Sir Tim Berners-Lee, the creator of the web, is working on its digital fix.

By Adam Tinworth

This is a good quote:

“For people who want to make sure the Web serves humanity, we have to concern ourselves with what people are building on top of it.”

That sounds like it could have come from many of the pieces on this site in recent weeks, doesn’t it?

But it didn’t. It’s from an interview with Sir Tim Berners Lee, the creator of the World Wide Web, in Vanity Fair’s Hive. And, it’s fair to say, he is less than proud of the turn his creation has taken over the last 30 years:

“We demonstrated that the Web had failed instead of served humanity, as it was supposed to have done, and failed in many places,” he told me. The increasing centralization of the Web, he says, has “ended up producing—with no deliberate action of the people who designed the platform—a large-scale emergent phenomenon which is anti-human.”

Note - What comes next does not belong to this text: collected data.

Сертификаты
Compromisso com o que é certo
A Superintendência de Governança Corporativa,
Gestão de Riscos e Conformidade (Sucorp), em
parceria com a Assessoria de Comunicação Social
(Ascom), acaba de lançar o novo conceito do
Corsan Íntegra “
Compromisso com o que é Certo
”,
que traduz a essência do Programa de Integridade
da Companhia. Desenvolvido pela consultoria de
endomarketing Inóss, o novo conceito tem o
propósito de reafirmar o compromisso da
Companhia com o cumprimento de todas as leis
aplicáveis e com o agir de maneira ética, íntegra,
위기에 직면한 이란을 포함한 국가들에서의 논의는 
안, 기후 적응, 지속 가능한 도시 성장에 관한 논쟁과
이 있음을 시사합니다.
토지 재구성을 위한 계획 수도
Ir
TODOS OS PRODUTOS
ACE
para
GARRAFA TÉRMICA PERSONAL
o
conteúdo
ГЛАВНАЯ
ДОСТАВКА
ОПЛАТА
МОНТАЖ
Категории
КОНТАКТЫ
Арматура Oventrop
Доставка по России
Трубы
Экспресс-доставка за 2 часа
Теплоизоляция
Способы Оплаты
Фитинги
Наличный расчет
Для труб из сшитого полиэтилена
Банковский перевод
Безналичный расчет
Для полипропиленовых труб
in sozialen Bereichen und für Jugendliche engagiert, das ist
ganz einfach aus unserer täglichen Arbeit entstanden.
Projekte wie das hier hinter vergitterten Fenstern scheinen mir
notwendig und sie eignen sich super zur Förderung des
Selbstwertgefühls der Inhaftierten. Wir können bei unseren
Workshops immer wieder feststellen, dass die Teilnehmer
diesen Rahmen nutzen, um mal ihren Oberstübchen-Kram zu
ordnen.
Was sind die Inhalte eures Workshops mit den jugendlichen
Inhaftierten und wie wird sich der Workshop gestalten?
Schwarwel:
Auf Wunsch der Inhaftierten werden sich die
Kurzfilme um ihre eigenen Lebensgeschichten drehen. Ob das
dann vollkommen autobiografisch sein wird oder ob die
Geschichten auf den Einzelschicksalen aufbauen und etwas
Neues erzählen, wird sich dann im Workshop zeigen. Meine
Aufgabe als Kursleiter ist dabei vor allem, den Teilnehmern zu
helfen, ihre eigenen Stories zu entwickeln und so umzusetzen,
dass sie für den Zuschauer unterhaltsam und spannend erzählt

How? He argues that many of the big sites we’ve given power to have effectively become gatekeepers of a system not designed to have any gatekeepers. Amazon, Google, Facebook - they control the flow of information on the web and they track you as they do it.

The web’s inflection point

As we approach 50% of the world’s population connected, it’s time for us to reappraise things - and fix them, he argues.

“There are people working in the lab trying to imagine how the Web could be different. How society on the Web could look different. What could happen if we give people privacy and we give people control of their data. We are building a whole eco-system.”

His solution is a platform called Solid which aims to re-decentralise the web. It allows people to own and control the data they generate as they use the web - and then choose how and when the share it. It’s in its early stages right now, but the sheer cachet of working — coding even — with the creator of the web is bringing in volunteers thick and fast.

However, Solid does face a challenge: there are powerful vested interests now who would rather a system like this didn’t get traction.

The people’s digital fix

There’s an open letter on the World Wide Web Foundation website that sums up why he thinks he can win:

“While the problems facing the web are complex and large, I think we should see them as bugs: problems with existing code and software systems that have been created by people—and can be fixed by people.”

Let’s roll up our sleeves and get that digital fix done, people. We can do it.